PCAone Tutorial (v0.7.0)
Introduction
PCAone is a fast and memory efficient PCA tool implemented in C++ aiming at providing comprehensive features and algorithms for different scenarios. PCAone implements 3 fast PCA algorithms for finding the top eigenvectors of large datasets, which are Implicitly Restarted Arnoldi Method (IRAM, --svd 0), single pass Randomized SVD with power iteration scheme (sSVD, --svd 1, Algorithm1 in paper) and our proposed window based RSVD (winSVD, --svd 2, Algorithm2 in paper). All have both in-core and out-of-core implementation. Addtionally, Full SVD/Eigendecomposition (--svd 3) is supported via in-core mode only. Also, check out the R package here. PCAone supports multiple different input formats, such as PLINK BED, PLINK2 PGEN, BGEN, Beagle genetic data formats and a general comma separated CSV format for other data, such as scRNAs and bulk RNAs. For genetics data, PCAone also implements EMU and PCAngsd algorithm for data with missingness and uncertainty. The PDF manual can be downloaded here.
Features
See change log here.
- Has both Implicitly Restarted Arnoldi Method (IRAM) and Randomized SVD (RSVD) with out-of-core implementation.
- Implements our new fast window based Randomized SVD algorithm for tera-scale dataset.
- Quite fast with multi-threading support using high performance library MKL or OpenBLAS as backend.
- Supports the PLINK, BGEN, Beagle genetic data formats.
- Supports PLINK2 PGEN input via
--pgen, using dosages by default and hard calls with--hardcall. - Supports the comma separated CSV format with integer/float entries for single cell (or bulk) RNA-seq data compressed by zstd.
- Supports EMU algorithm for scenario with large proportion of missingness.
- Supports PCAngsd algorithm for low coverage sequencing scenario with genotype likelihood as input.
- Novel LD prunning and clumping method that accounts for population structure in the data.
- Projection support for data with missingness.

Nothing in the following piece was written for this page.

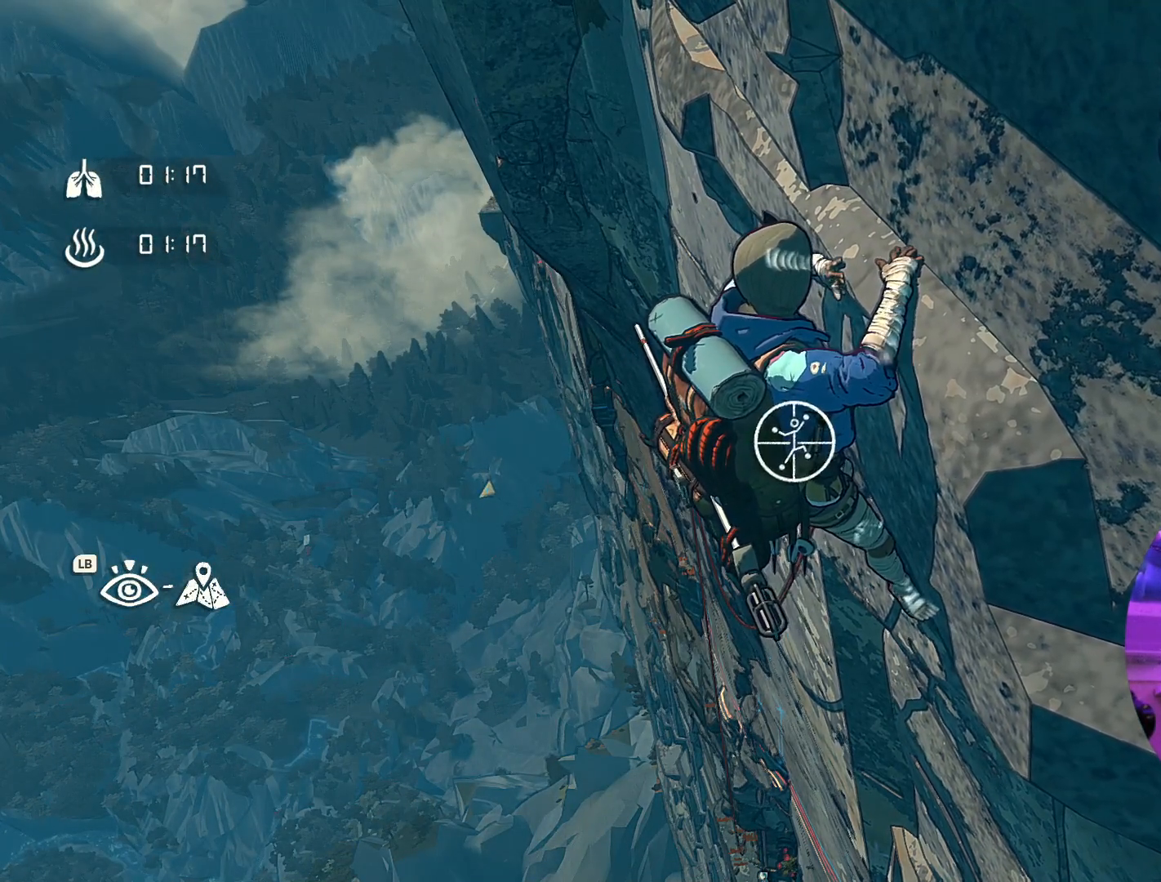
{"buttons": [], "left_stick": "center", "right_stick": "right", "events": [[117, "R1", "up"], [317, "right_stick", "right"]]}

- Projection from BEAGLE genotype likelihoods onto a reference space via
--project 3. - HWE test taking population structure into account.
What's new in v0.7.0
- Added PLINK2
PGENinput support with--pgenfor PCA workflows. PGENreads dosages when available, and can be forced to use hard calls with--hardcall.- Added genotype-likelihood aware projection for
BEAGLEinput with--project 3. - Projection now matches overlapping markers against the reference
.mbimand corrects flipped alleles when needed. - Added genome-wide selection scans via
--selection 1(Galinsky/FastPCA) and--selection 2(pcadapt). - Bug fixes for projection with missing data
- Fast Eigendecomposition when
N<<Mwith-d 3
Cite the work
- If you use PCAone, please first cite our paper on genome reseach Fast and accurate out-of-core PCA framework for large scale biobank data.
- If using the EMU algorithm, please also cite Large-scale inference of population structure in presence of missingness using PCA.

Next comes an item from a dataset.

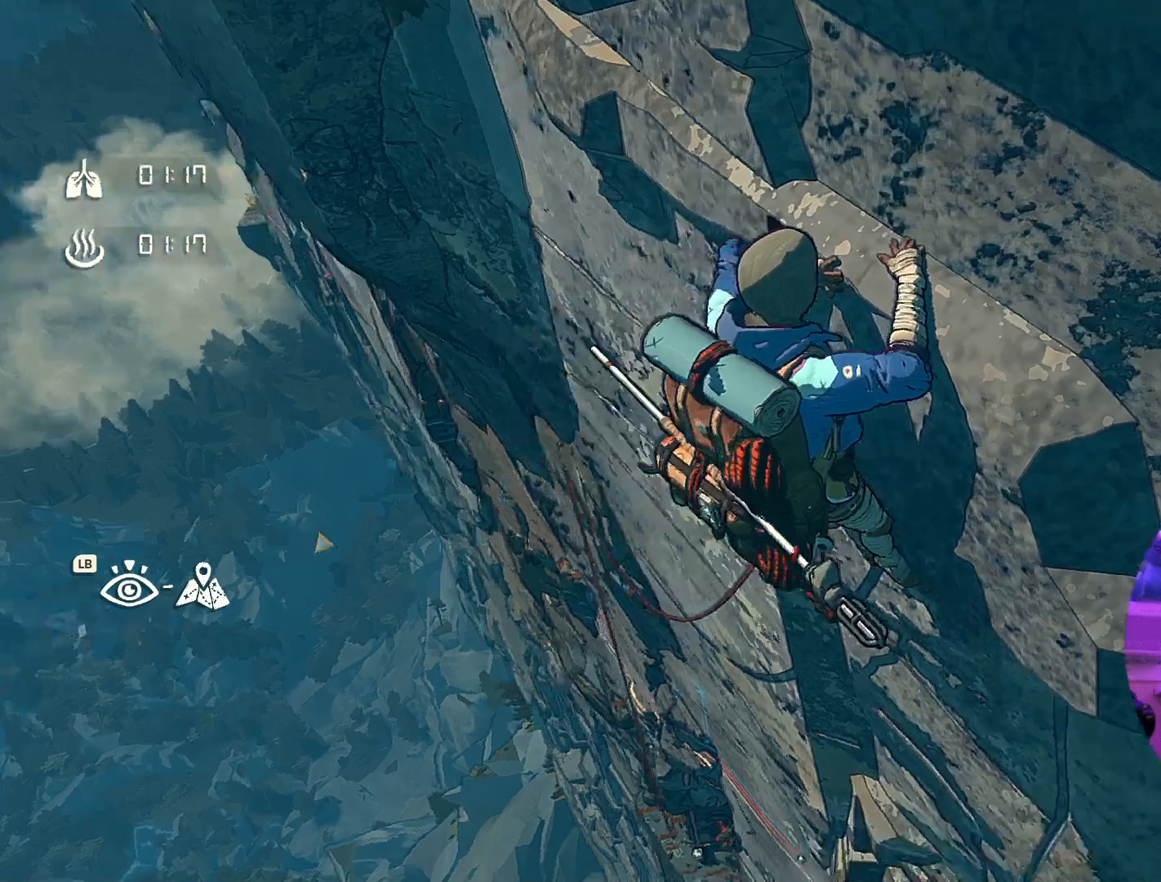
{"buttons": [], "left_stick": "center", "right_stick": "down-right", "events": [[150, "right_stick", "down-right"]]}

- If using the PCAngsd algorithm, please also cite Inferring Population Structure and Admixture Proportions in Low-Depth NGS Data.
- If using the ancestry ajusted LD statistics for pruning and clumping, please also cite Measuring linkage disequilibrium and improvement of pruning and clumping in structured populations.
Quick start
pkg=https://github.com/Zilong-Li/PCAone/releases/latest/download/PCAone-avx2-Linux.zip
wget $pkg && unzip -o PCAone-avx2-Linux.zip
wget http://popgen.dk/zilong/datahub/pca/example.tar.gz
tar -xzf example.tar.gz && rm -f example.tar.gz
./PCAone -b example/plink
R -s -e 'd=read.table("pcaone.eigvecs2", h=F);
plot(d[,1:2+2], col=factor(d[,1]), xlab="PC1", ylab="PC2");
legend("topleft", legend=levels(factor(d[,1])), col=1:4, pch = 21, cex=1.2);'
You will find these files in current directory.
.
├── PCAone # program
├── Rplots.pdf # pca plot
├── example # folder of example data
├── pcaone.eigvals # eigenvalues
├── pcaone.eigvecs # eigenvectors, the PCs you need to plot
├── pcaone.eigvecs2 # eigenvectors with header line
└── pcaone.log # log file
\newpage
Installation
There are 3 ways to install PCAone.
Download compiled binary
There are compiled binaries provided for both Linux and Mac platform. Check the releases page to download one.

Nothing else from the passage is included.